In the middle, we also launched version 1.5, which mainly used server MCU to combine the screen and client screen clipping to achieve the flexibility of user usage scenarios. After cutting each way can be displayed separately, flexible layout.

Version 3.4 2.0

Version 2.0 is based on version 1.0, with the SFU adding Simulcast and MCU. MCU we have also made some expansion of functions, including RTMP push stream, RTMP push stream can be pushed according to user-defined encoding format, customized layout. It can connect to the SIP gateway for integration with hardware MCU system and PSTN teleconferencing through the SIP gateway.

3.5 Hybrid mode

As mentioned above, our whole system is based on SFU and MCU. SFU has the advantages of flexible distribution, high concurrency, and high real-time performance. SFU has the disadvantages of a large number of downstream forwarding routes, high bandwidth consumption, poor experience, and high cost for clients to maintain multiple connections.
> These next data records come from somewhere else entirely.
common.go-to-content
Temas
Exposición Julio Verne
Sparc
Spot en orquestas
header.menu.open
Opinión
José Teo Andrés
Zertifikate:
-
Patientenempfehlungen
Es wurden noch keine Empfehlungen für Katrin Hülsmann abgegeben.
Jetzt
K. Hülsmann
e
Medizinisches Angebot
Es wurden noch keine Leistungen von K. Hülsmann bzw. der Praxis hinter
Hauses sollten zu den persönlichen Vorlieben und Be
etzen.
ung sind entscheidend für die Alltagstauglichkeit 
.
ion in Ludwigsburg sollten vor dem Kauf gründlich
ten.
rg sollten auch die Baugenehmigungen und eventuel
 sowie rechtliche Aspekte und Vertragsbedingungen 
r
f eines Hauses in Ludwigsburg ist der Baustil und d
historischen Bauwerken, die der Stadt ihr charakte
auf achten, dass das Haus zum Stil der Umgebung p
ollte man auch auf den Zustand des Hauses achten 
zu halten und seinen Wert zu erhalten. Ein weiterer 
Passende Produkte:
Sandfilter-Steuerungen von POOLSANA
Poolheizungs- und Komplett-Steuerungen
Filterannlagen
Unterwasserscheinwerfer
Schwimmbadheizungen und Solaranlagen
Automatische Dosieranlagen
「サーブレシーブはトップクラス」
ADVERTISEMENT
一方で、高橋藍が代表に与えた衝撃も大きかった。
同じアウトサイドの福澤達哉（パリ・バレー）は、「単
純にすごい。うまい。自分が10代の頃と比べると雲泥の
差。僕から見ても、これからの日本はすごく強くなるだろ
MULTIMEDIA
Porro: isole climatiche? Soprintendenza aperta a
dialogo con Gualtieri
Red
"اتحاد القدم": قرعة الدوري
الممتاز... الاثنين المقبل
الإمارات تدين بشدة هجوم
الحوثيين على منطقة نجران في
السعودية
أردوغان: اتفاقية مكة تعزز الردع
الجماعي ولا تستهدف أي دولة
The advantage of MCU is that it occupies less downstream bandwidth, while the disadvantage is that it has high server performance requirements and high deployment cost. Besides, it also adds server links, resulting in slightly poor real-time performance.

The hybrid mode we adopt is based on MCU+SFU, and the business scenario determines whether MCU or SFU is used. If it is less than five, SFU advantage is appropriate, the cost is low. If it is more than 6 parties and the customer value is higher, use MCU computing resources. The interaction mode determines the communication mode.

4. Superposition of operation-level technology

We talked about WebRTC and OWT. In practice, we optimized the NACK and FEC functions of audio and video transmission according to the weak network quality problems we encountered. Solve the problem of audio and video labial out of sync. Through the function of cutting stream, we can solve the problem that the TV, computer and mobile terminals of users hope to receive different resolutions in MCU mode. The large screen is 1080P, the PC terminal is 720P, and the mobile terminal may be 360P, which is enough. It also solves the problem that different users can obtain different bit stream data according to their own network quality.

When the system is deployed across IDCs, occasional network disconnection may occur in the cluster, and some exceptions may occur. The fault tolerance mechanism is added to ensure system robustness. The MongoDB cluster is used for the database, and the RabbitMQ message bus uses HAProxy+3RMQ high availability.

The above sharing is a suitable operation level transformation of the system we made.